"Legal Cheating" in the Wall Street Journal
Posted to Digital Humanities: Theory & Practice on 22 January 2006, 10:03 PM EST
The surprise is that it is actually occurring in the more rigorous and elite public and private schools, and they are allowing students to bring Internet-enabled devices into the exam room. Moreover, they are backed not by liberal education professors but by institutions such as the Bill and Melinda Gates Foundation and pragmatic observers of the information economy. As the WSJ (as well as Roy and I) point out, their argument parallels that of the introduction of calculators into mathematics education in the 1980s, eventually leading to the inclusion of these formerly taboo devices on the SATs in 1994, a move that few have since criticized. Today, if one of the main tools workers use in a digital age is the Internet, why not include it in test-taking? After all, asserts M.I.T. economist Frank Levy, it's more important to locate and piece together information about the World Bank than to know when it was founded. "This is the way the world works," Harvard Director of Admissions Marlyn McGrath commonsensically notes.

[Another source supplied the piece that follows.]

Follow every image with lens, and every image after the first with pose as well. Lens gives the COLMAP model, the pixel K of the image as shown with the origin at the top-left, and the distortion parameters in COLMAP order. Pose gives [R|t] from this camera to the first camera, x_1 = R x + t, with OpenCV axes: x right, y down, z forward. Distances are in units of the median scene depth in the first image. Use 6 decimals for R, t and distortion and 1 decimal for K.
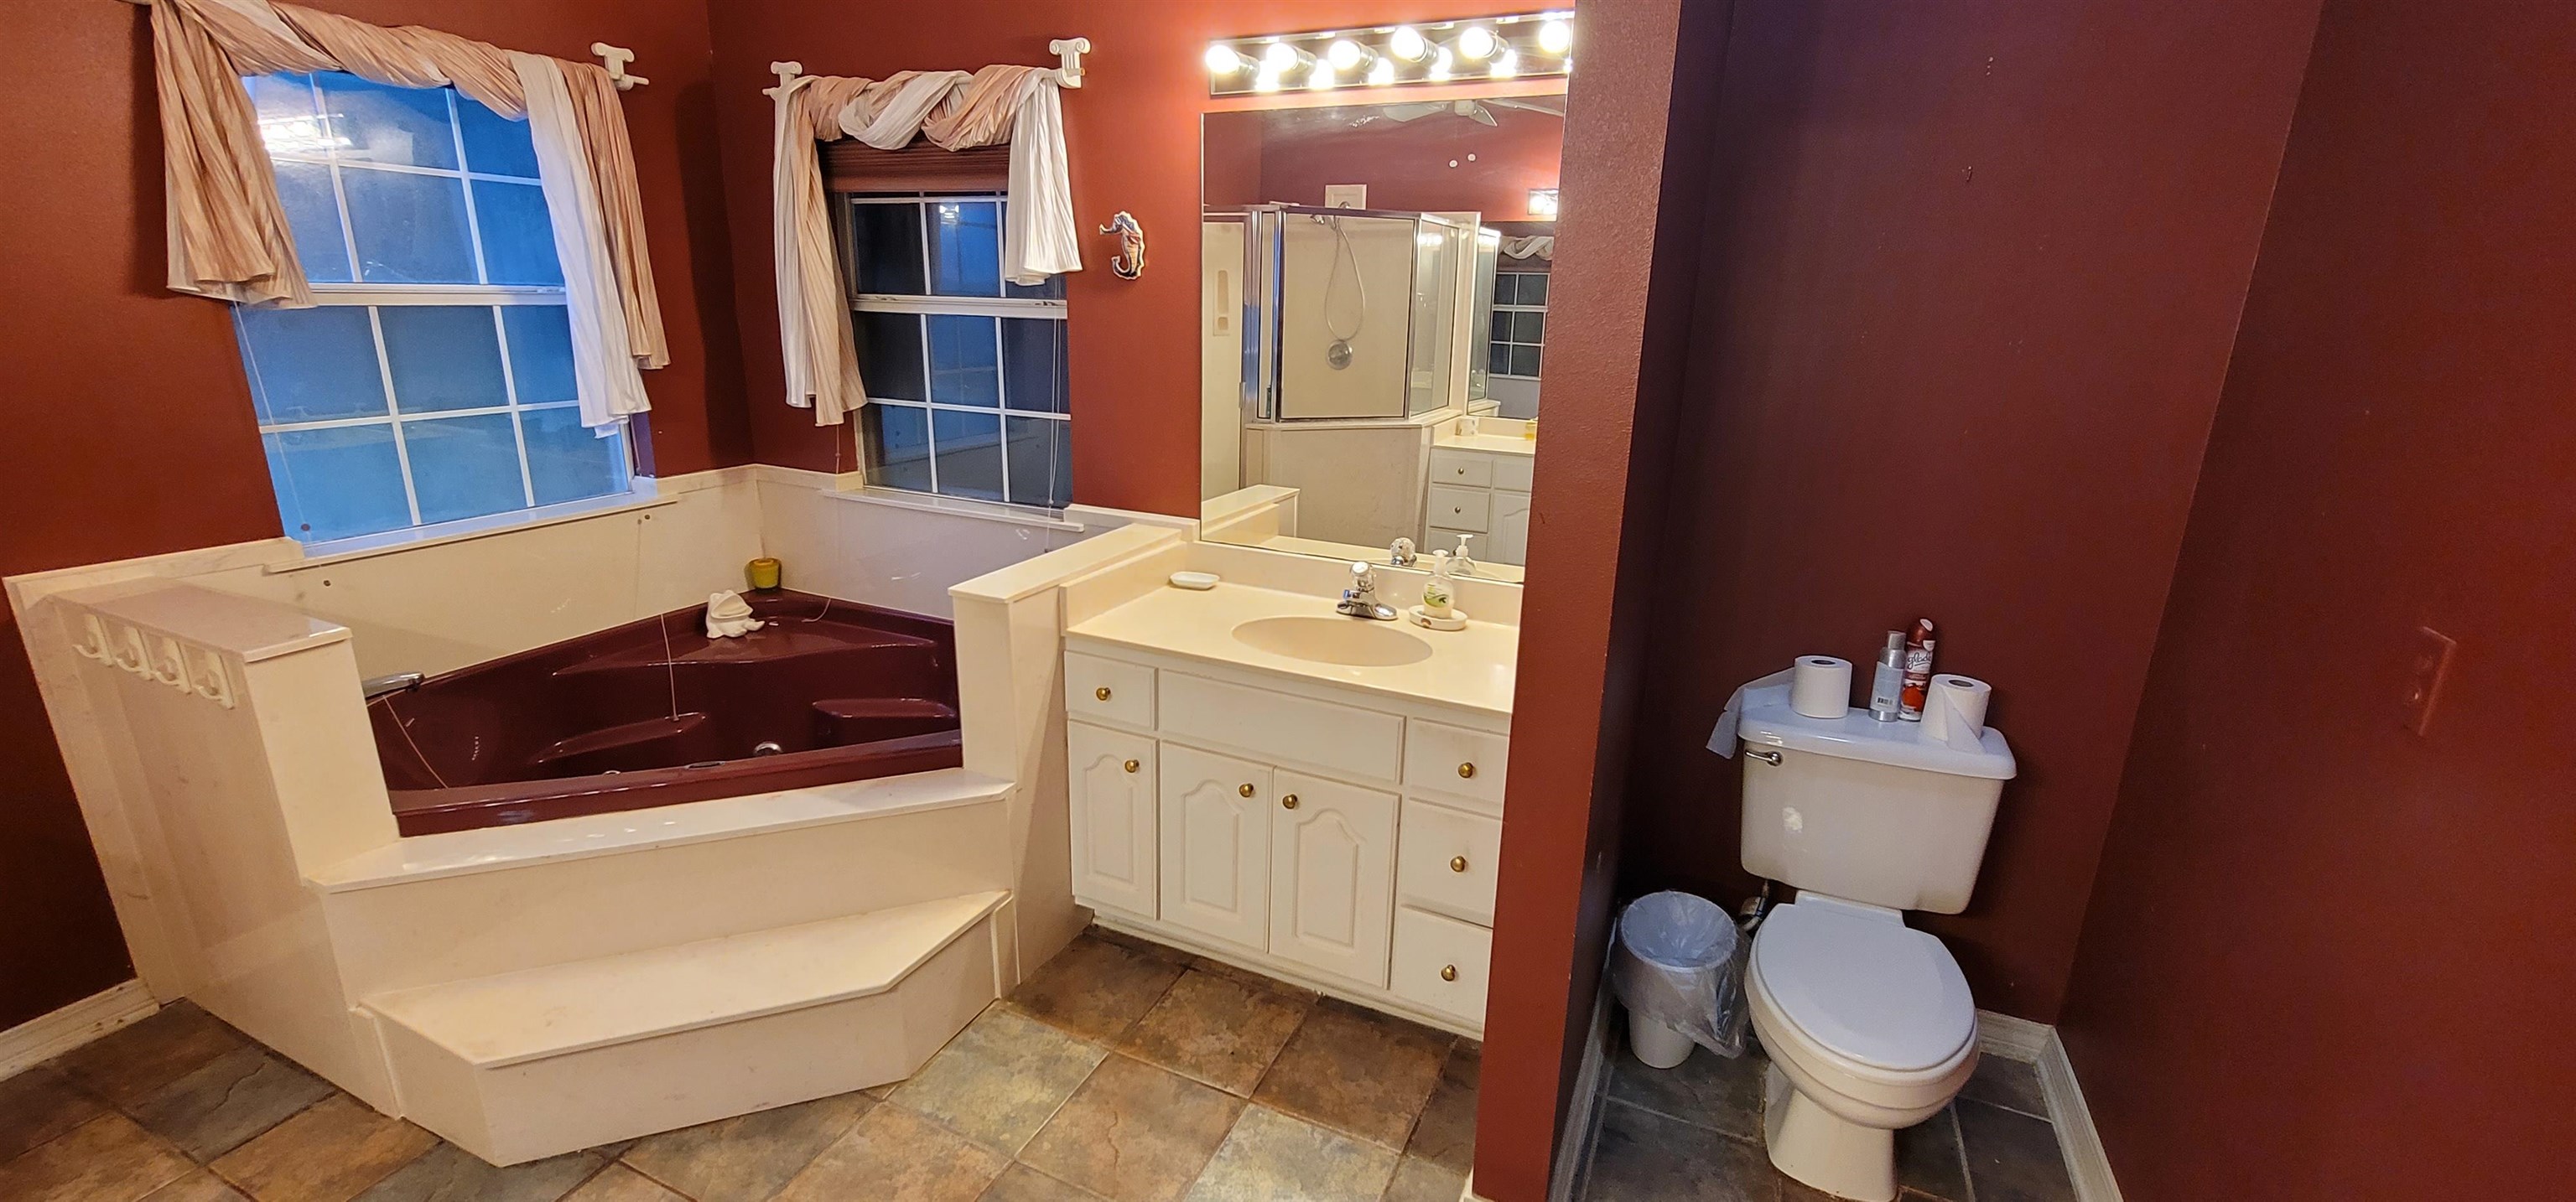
lens RADIAL K [[1051.5, 0, 1293.9], [0, 1051.5, 596.2], [0, 0, 1]] dist [-0.008587, 0.003675]
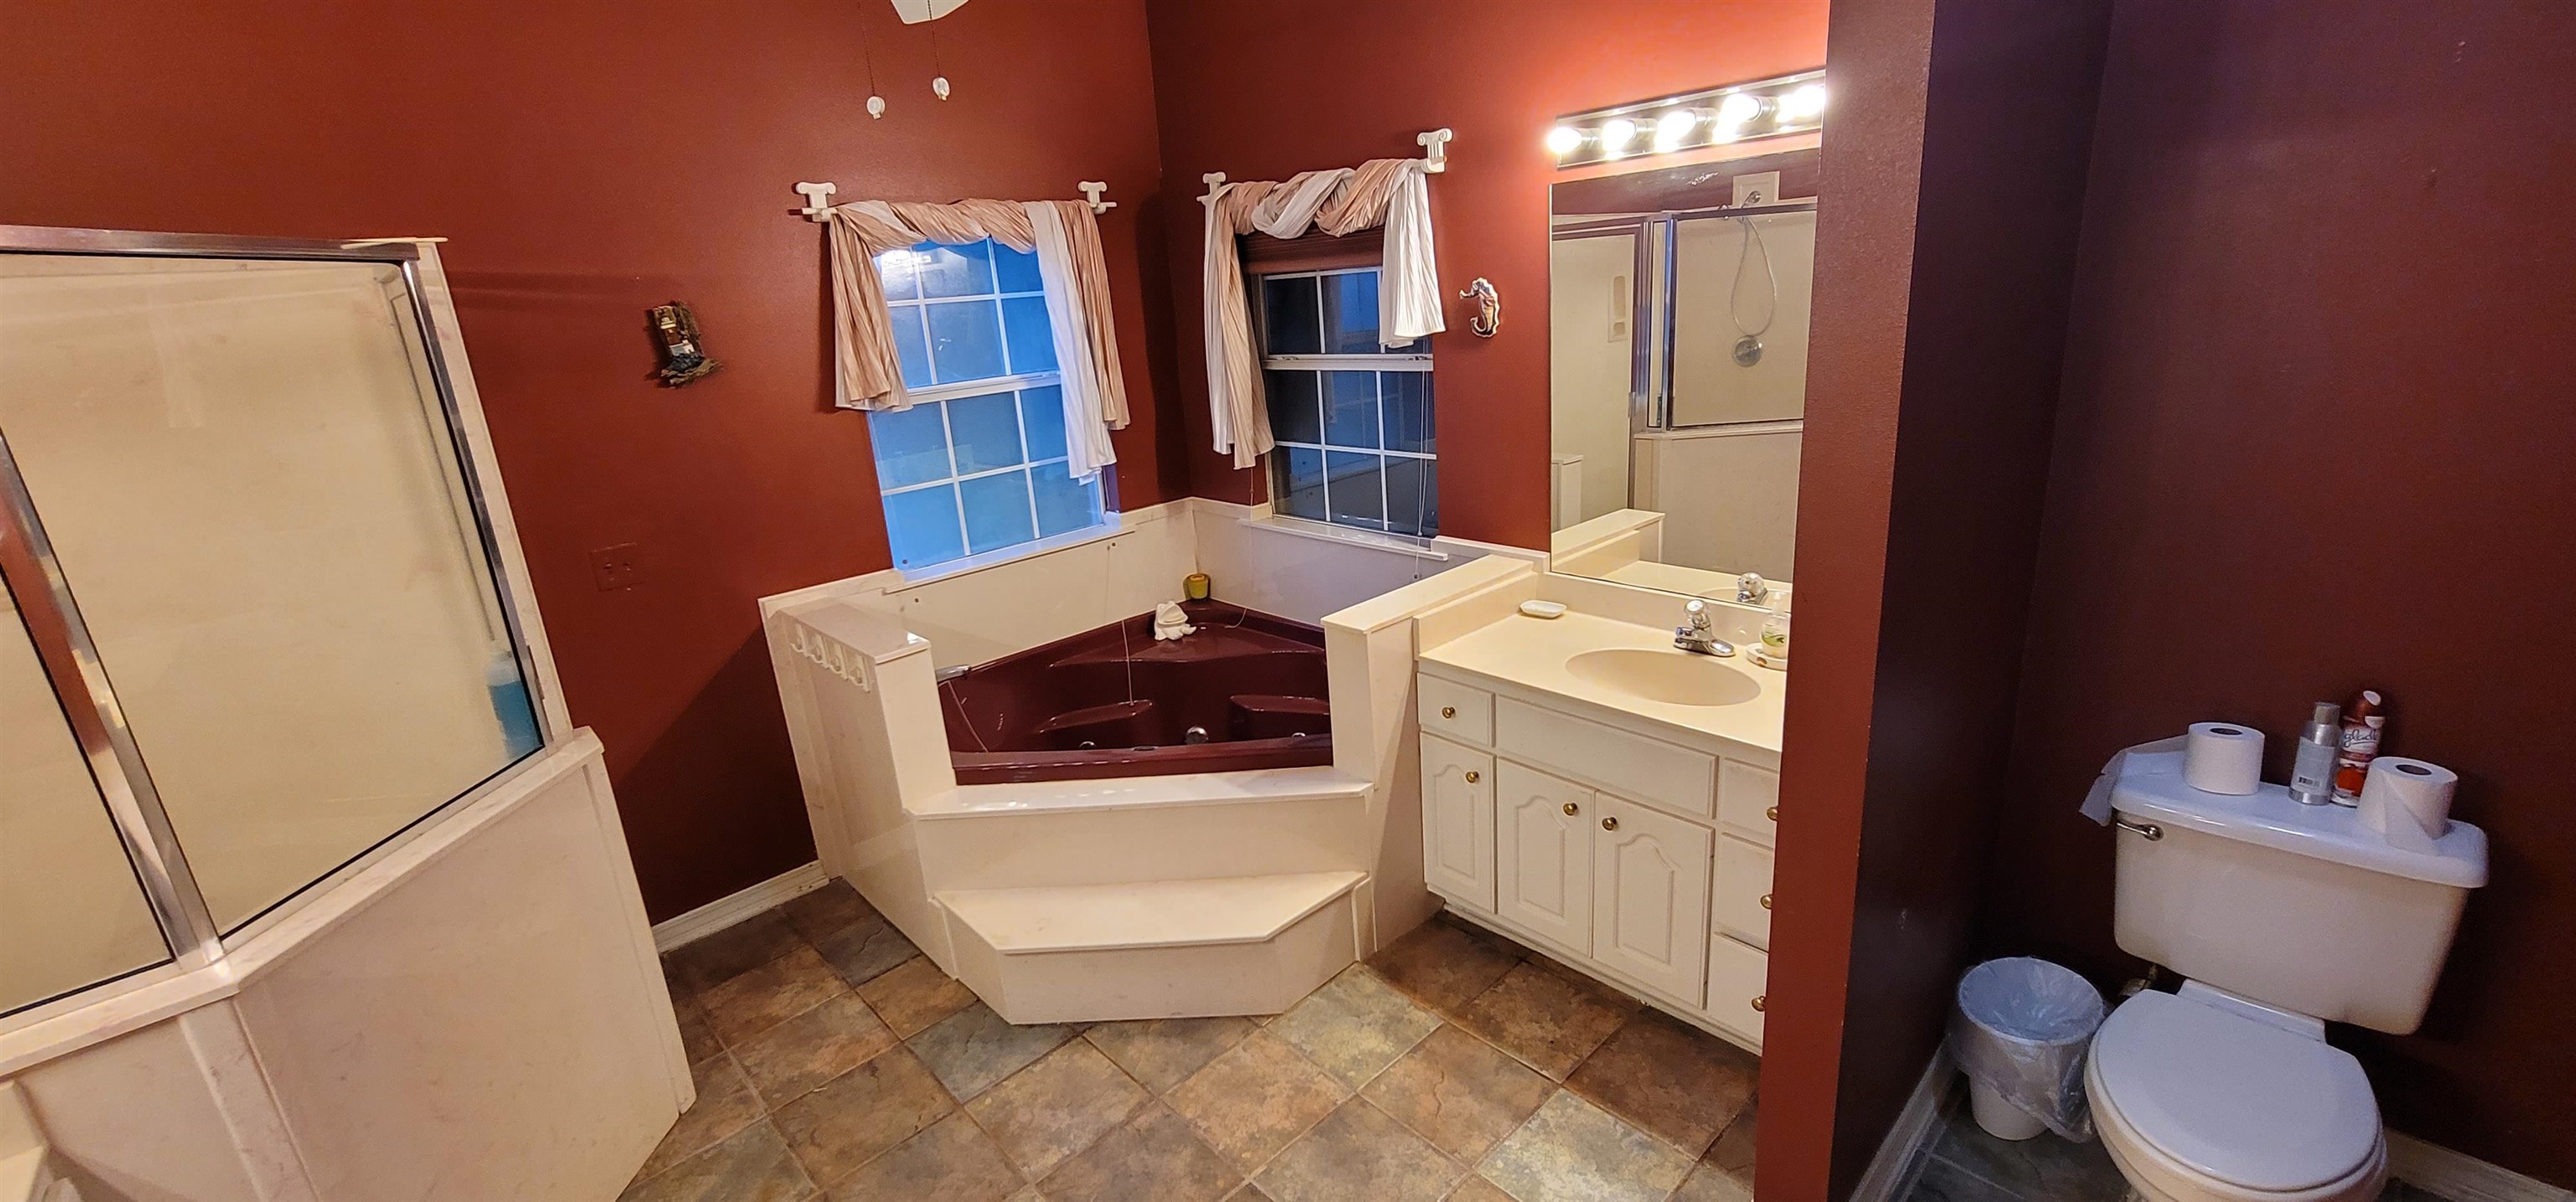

Of course, the bigger question, only partially addressed by the WSJ article, is how the use of these devices will change instruction in fields such as history. From elementary through high school, such instruction has often been filled with the rote memorization of dates and facts, which are easily testable (and rapidly graded) on multiple-choice forms. But we should remember that the multiple-choice test is only a century old; there have been, and there will surely be again, more instructive ways to teach and test such rich disciplines as history, literature, and philosophy.